Iain O'Connell

Personal information
- Full name: Iain Andrew O'Connell
- Date of birth: 9 October 1970 (age 55)
- Place of birth: Rochford, England
- Position: Central defender

Team information
- Current team: Great Wakering Rovers

Youth career
- 1987–1989: Southend United

Senior career*
- Years: Team / Apps / (Gls)
- 1989–1990: Southend United / 4 / (0)
- 1990–1997: Dover Athletic
- 1997–2003: Margate
- 2003–2005: Chelmsford City
- 2005–2007: Great Wakering Rovers

Managerial career
- 2005–2010: Great Wakering Rovers
- 2010–2011: Margate
- 2017–2018: Great Wakering Rovers
- 2022–: Great Wakering Rovers

= Iain O'Connell =

English footballer

Iain Andrew O'Connell (born 9 October 1970) is an English former footballer who played as a central defender. He is manager of Great Wakering Rovers.

==Playing career==
After playing for the club as a youth player, O'Connell signed professional terms with hometown club Southend United in 1989. O'Connell made four Football League appearances for the club during the 1989–90 season, before being released. In 1990, O'Connell signed for Dover Athletic, making over 250 appearances in seven years at the club. In August 1997, O'Connell joined fellow Kent club Margate for a fee of £4,000. O'Connell made over 200 appearances in all competitions for Margate, scoring 19 times.
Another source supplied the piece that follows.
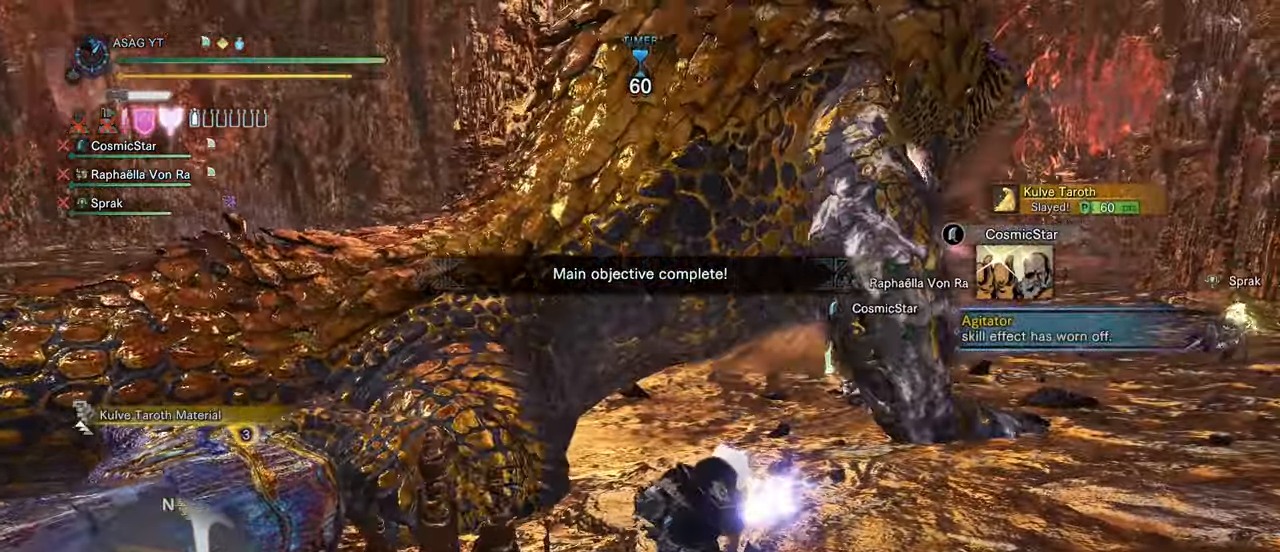
{"keys": ["shift", "w"], "mouse": []}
On 24 December 2003, O'Connell signed for Chelmsford City. Chelmsford initially made an offer for O'Connell in the summer of 2003, however he declined the offer in order to stay at Margate.

==Managerial career==
In February 2005, O'Connell was appointed player-manager of Great Wakering Rovers. In the 2007–08 season, O'Connell retired from playing, focusing solely on managing Great Wakering. In February 2010, O'Connell returned to Margate as manager, before leaving in March 2011. In February 2017, O'Connell returned to Great Wakering Rovers as manager. O'Connell guided the club to the 2017–18 Essex Senior League title, before resigning from his post in July 2018. He returned as manager of Great Wakering in May 2022.